Równie duży wkład w magię tego miejsca ma jego ekipa. Dyrektor Krystyna Zmitrowicz, od początku matkująca przedsięwzięciu, z wdziękiem opiekuje się gośćmi, zaś Tomasz Tomiuk, młody szef kuchni, dba o podniebienie. Poproście, żeby pokazano Wam tajemny skarbiec w starej, pięknie odrestaurowanej stodole. Półki uginają się od przetworów, począwszy od babcinych dżemów i kompotów, na modnych kiszonkach, nastawianych według tradycji polskiej i inspiracji wschodnich, skończywszy.

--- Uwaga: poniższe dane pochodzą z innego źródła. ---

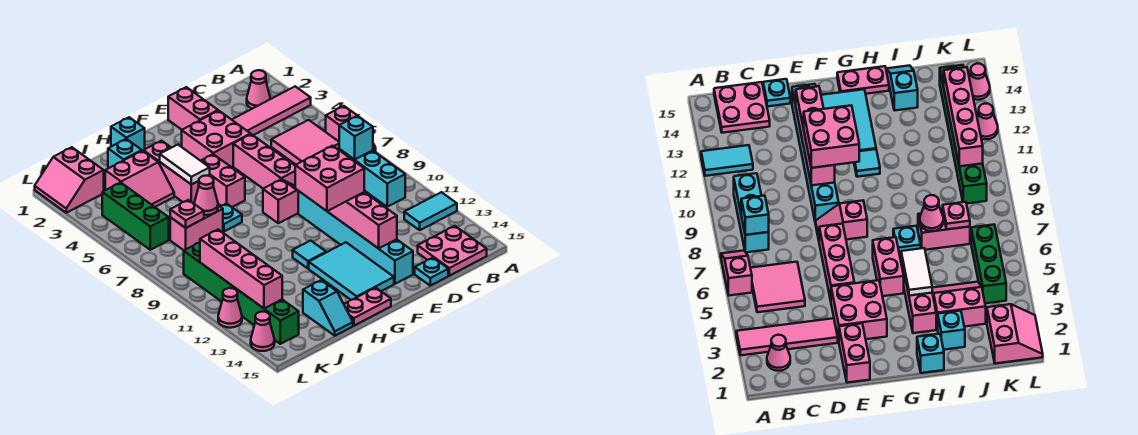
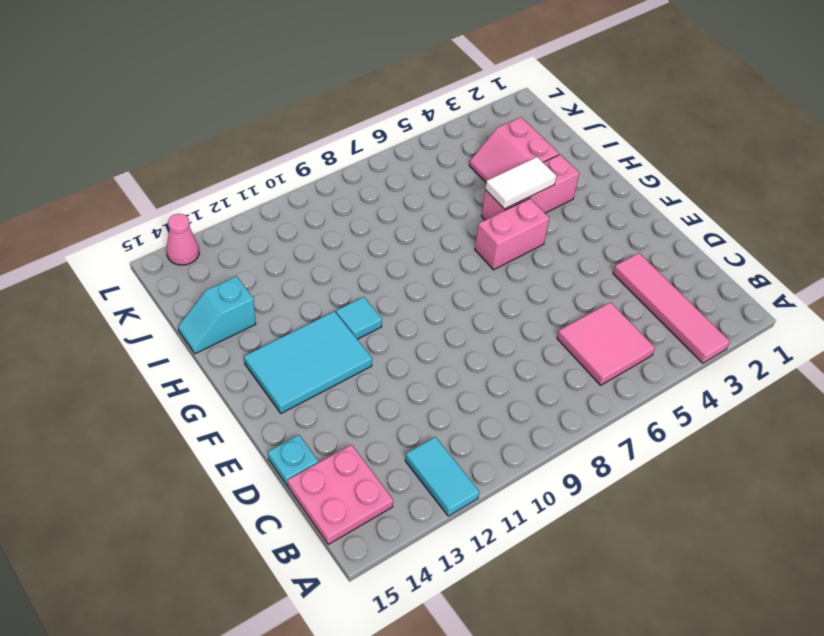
none -> pink 1x2 slope [326,106,376,152]
none -> pink 1x1 cone [247,70,270,109]
none -> cyan 1x3 brick [339,149,405,207]
none -> pink 1x2 brick [168,87,218,130]

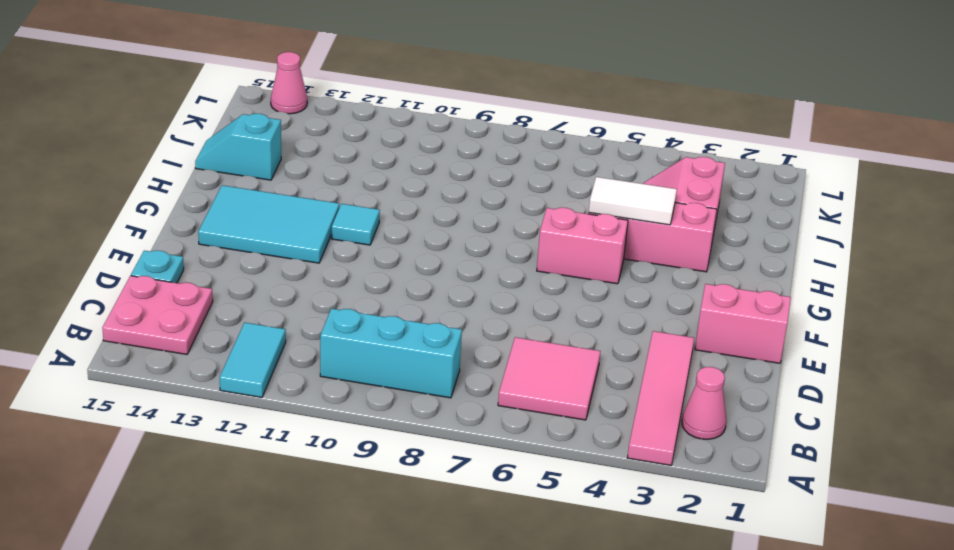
none -> pink 1x2 slope [326,106,376,152]
none -> pink 2x2 brick [182,111,251,167]
none -> pink 1x3 brick [233,134,295,189]
none -> pink 1x2 slope [263,179,298,223]

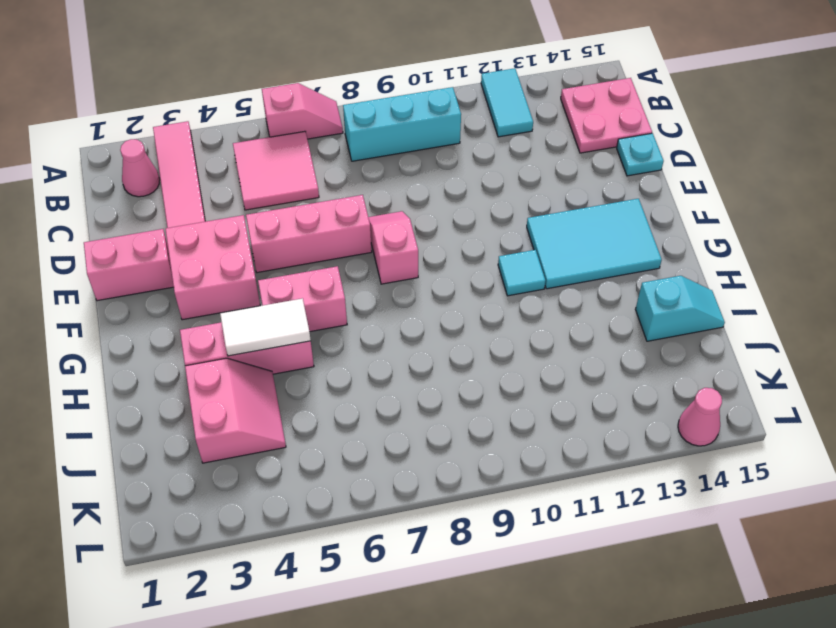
none -> cyan 1x6 brick [298,191,413,284]
none -> pink 1x2 plate [344,288,391,326]
none -> cyan 1x1 brick [111,117,145,151]
none -> cyan 1x1 plate [220,203,242,232]

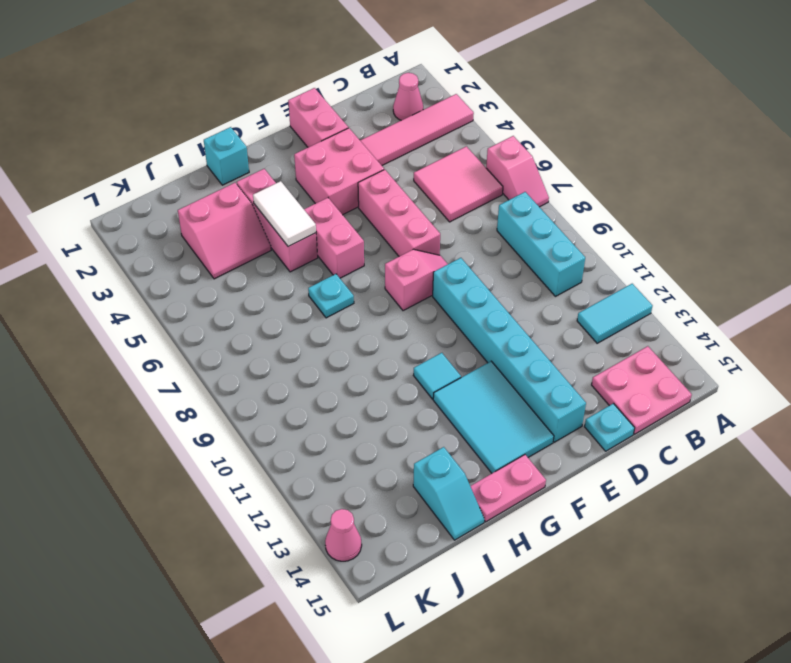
none -> cyan 1x1 brick [108,139,142,168]
none -> pink 1x2 brick [170,206,223,250]
none -> pink 2x2 slope [35,147,104,213]
none -> green 1x3 brick [102,183,169,250]

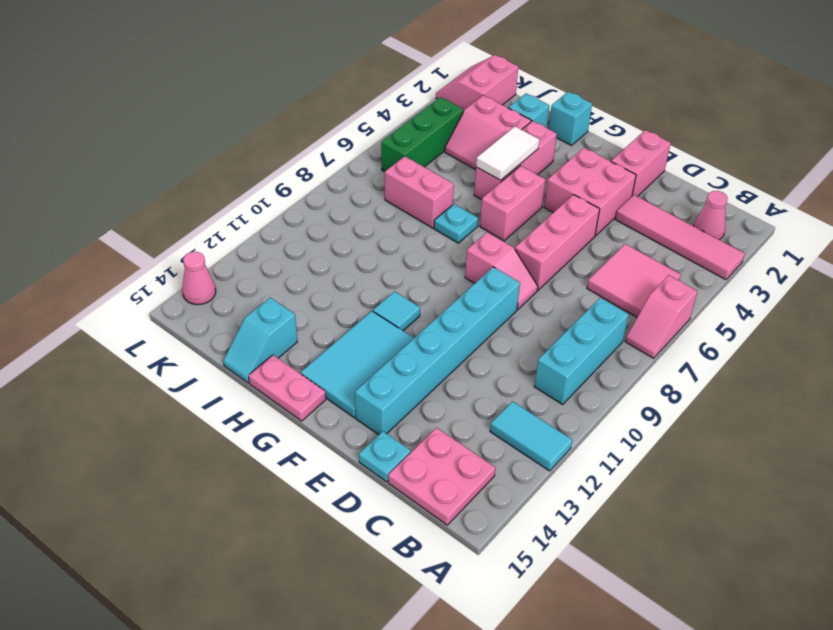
none -> green 1x6 brick [184,243,299,344]
none -> pink 1x1 cone [218,288,242,328]
none -> cyan 1x1 brick [339,116,373,160]
none -> pink 1x4 brick [327,192,397,249]

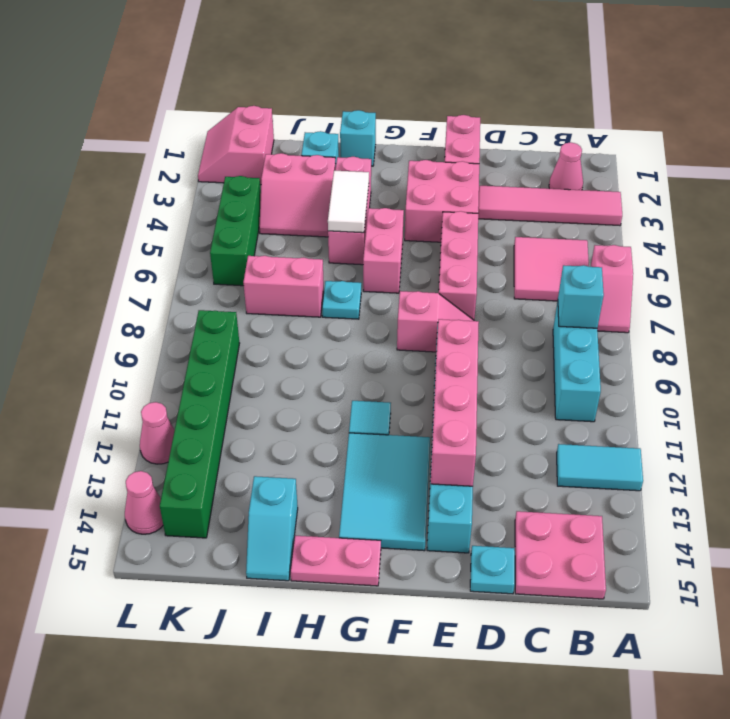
none -> pink 1x1 cone [194,176,218,215]
none -> pink 1x1 plate [170,200,204,228]
none -> pink 1x4 brick [200,230,282,309]
none -> pink 2x2 brick [295,146,364,211]

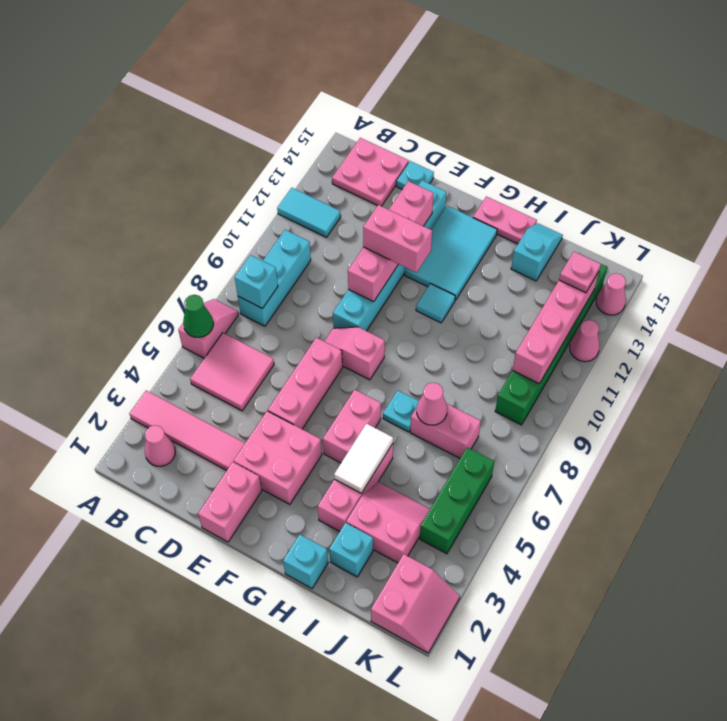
green 1x1 cone [183,295,213,337] -> none
pink 1x2 brick [363,205,432,273] -> pink 2x2 brick [295,146,364,211]
pink 1x1 plate [559,252,601,293] -> pink 1x1 plate moved to [170,200,204,228]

Uświetniają one posiłki, których kwintesencję stanowią tradycyjne polskie dania przygotowywane z najwspanialszych produktów. Własne stadko owiec i stawy pełne ryb, ekologiczne warzywa od okolicznych rolników, biegane jajka i kontraktowane we wsi gęsi i kaczki. Do tego własnego wyrobu wędliny i sery oraz ogrodowe centrum dowodzenia wyposażone w imponującej wielkości grill, piec chlebowy, wędzarnię i... ogromny piec tandoor, przynależący do tradycji indyjskiej, a świetnie sprawdzający się w przygotowaniu rodzimych szaszłyków.
Do tego znakomicie przygotowane spa. Poza rodzimymi masażystami i kosmetyczkami jest także zespół ekspertów z Bali, Filipin i Indii.
Kolejnym ciekawym miejscem, ulokowanym nieopodal Bydgoszczy, jest hotel Herbarium. Piękny XIX-wieczny pałacyk, urokliwe jezioro, zadbany park i doskonała kuchnia utytułowanego szefa kuchni Dominika Narlocha. Nad całością unosi się, adekwatnie do nazwy, ziołowy aromat. Tutejsze spa jest także oparte na ziołowych zabiegach, ponadto relaksu dostarcza grota solna i niezwykły basen z niepowtarzalnym widokiem na jezioro.